A source with knowledge of the situation tells ESPN.com's AFC North blog that it's highly unlikely Palmer would accept a pay cut this offseason to remain with the rebuilding Bengals (2-11). Palmer is projected to be one of the NFL's highest-paid players in 2011 with a base salary of $11.5 million, and this could be the first step to a potential parting between the two-time Pro Bowl quarterback and the team which drafted him No. 1 overall in 2003.
Cincinnati has yet to discuss its offseason plans with Palmer. But with the pay-cut option now squashed, this puts the Bengals in a tight spot. Cincinnati -- one of the NFL's most frugal franchises -- has to decide whether to overpay for a struggling quarterback or release Palmer, who will turn 31 on Dec. 27, and make him a free agent for the first time in his career.

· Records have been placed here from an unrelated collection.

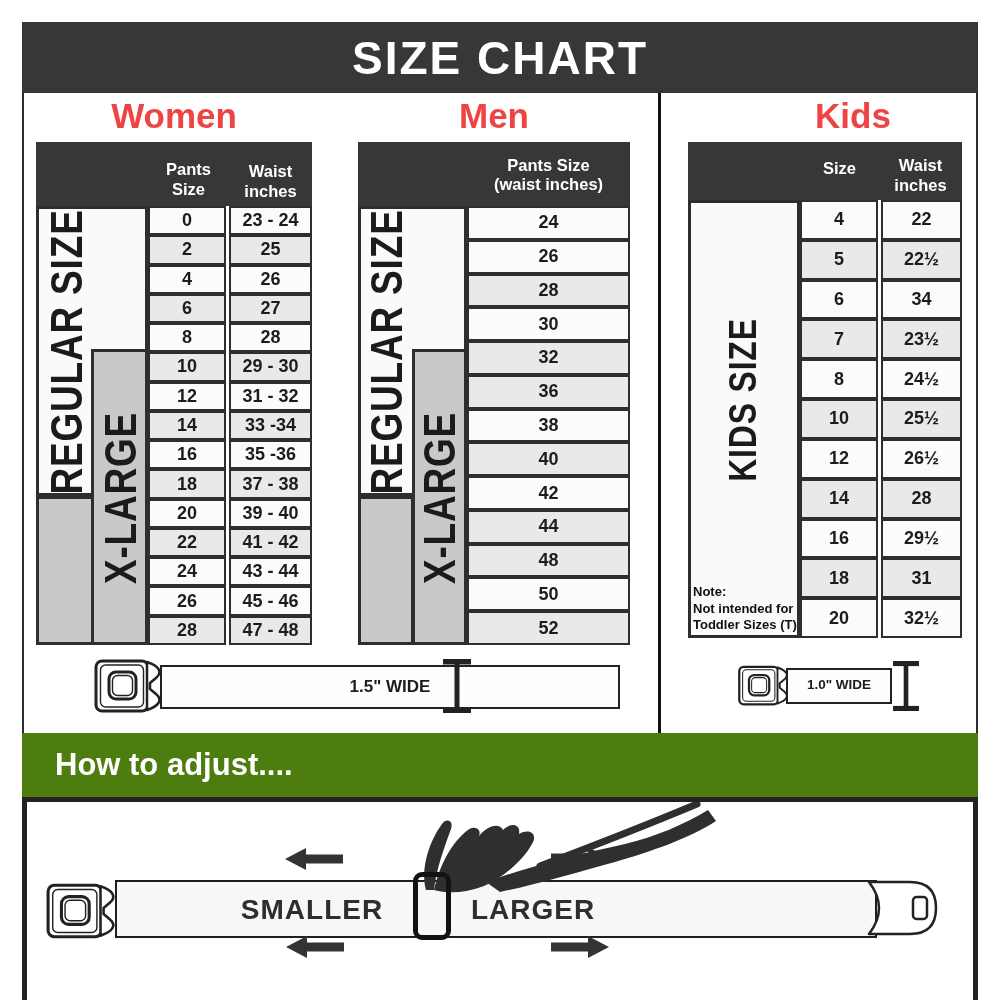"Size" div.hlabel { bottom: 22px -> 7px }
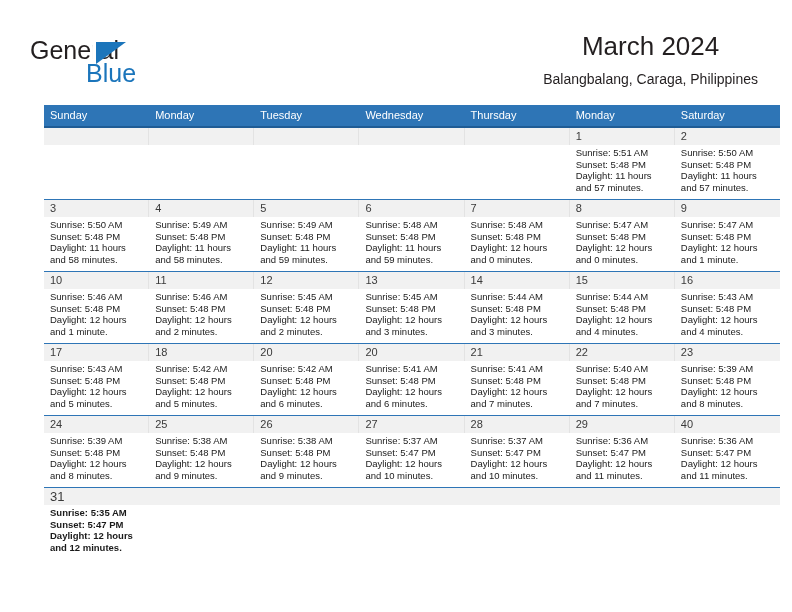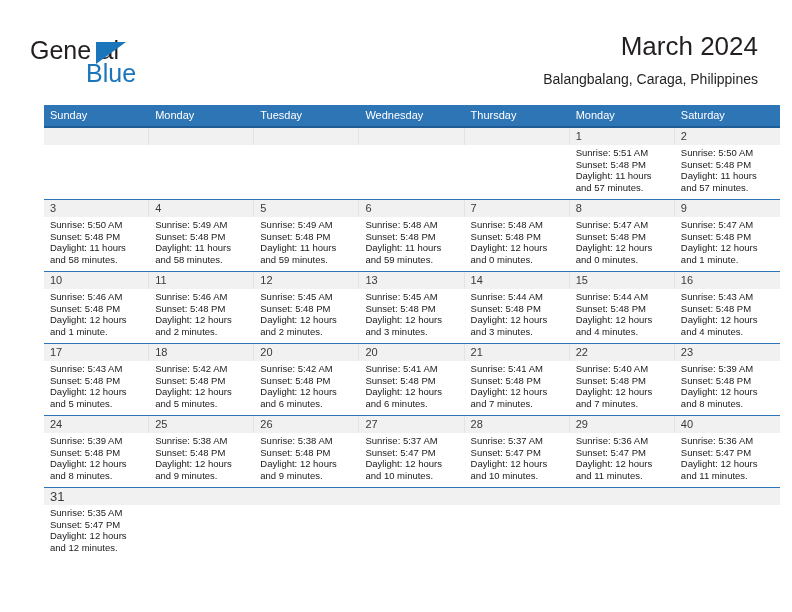"March 2024" .cal-title { text-align: none -> center }
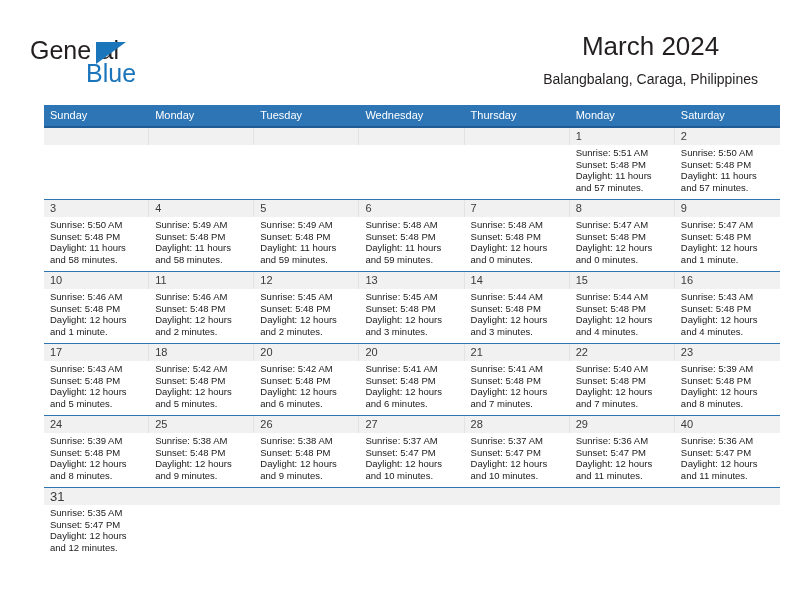"Sunrise: 5:35 AM" .week-row.tail .tail-cell { font-weight: none -> bold }
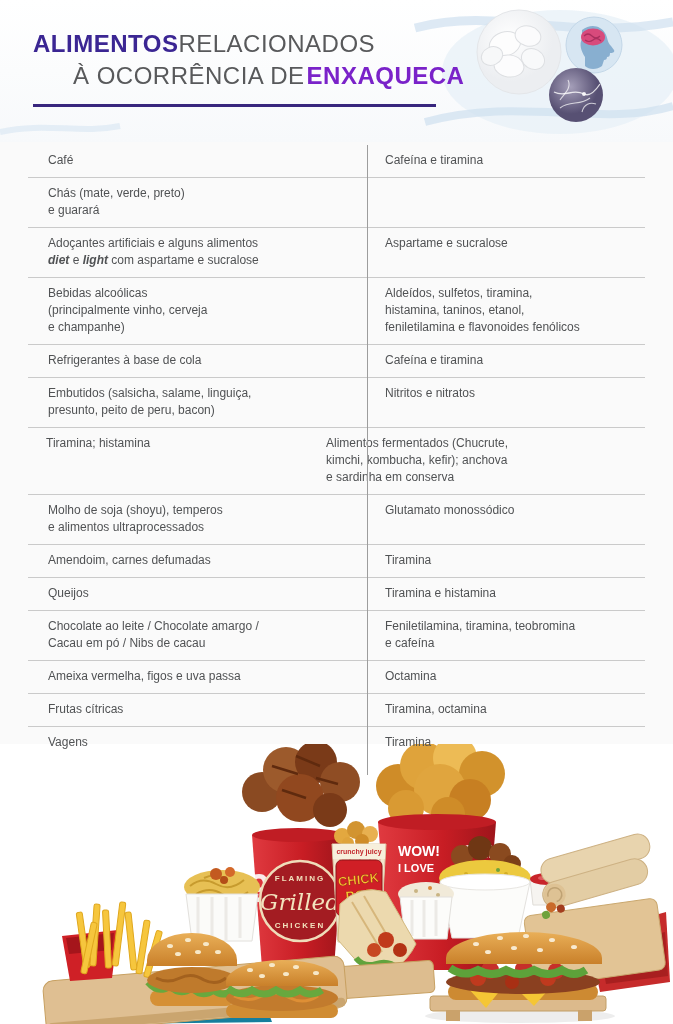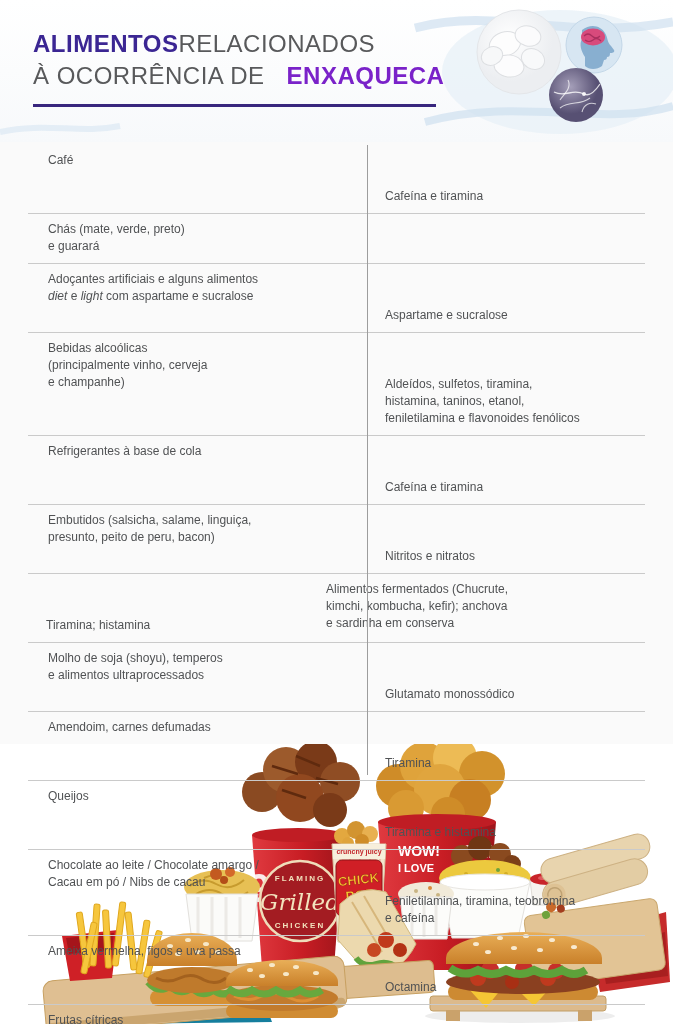"À OCORRÊNCIA DE" .t-gray { margin-left: none -> 40px }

With no salary cap in place, the Bengals can cut Palmer without absorbing any charges. Entering Week 15, Cincinnati also holds the No. 2 overall pick, which is a good spot to draft a quarterback.
An offseason trade might be a third option. But it could be a challenge for Cincinnati to convince other teams to pay Palmer's ballooning $11.5 million salary despite declining production. Palmer has six multi-interception games this season and 18 picks total, which is the second highest tally of his career. He also holds a pedestrian 78.1 passer rating.
Palmer provided a clue to potentially moving on earlier this week when reporters in Cincinnati asked if Palmer could see himself in another uniform next year.
"Yeah, anything is possible," Palmer said candidly. "This is a business."
The Bengals will have plenty of tough business decisions to make this offseason -- and it starts with their franchise quarterback.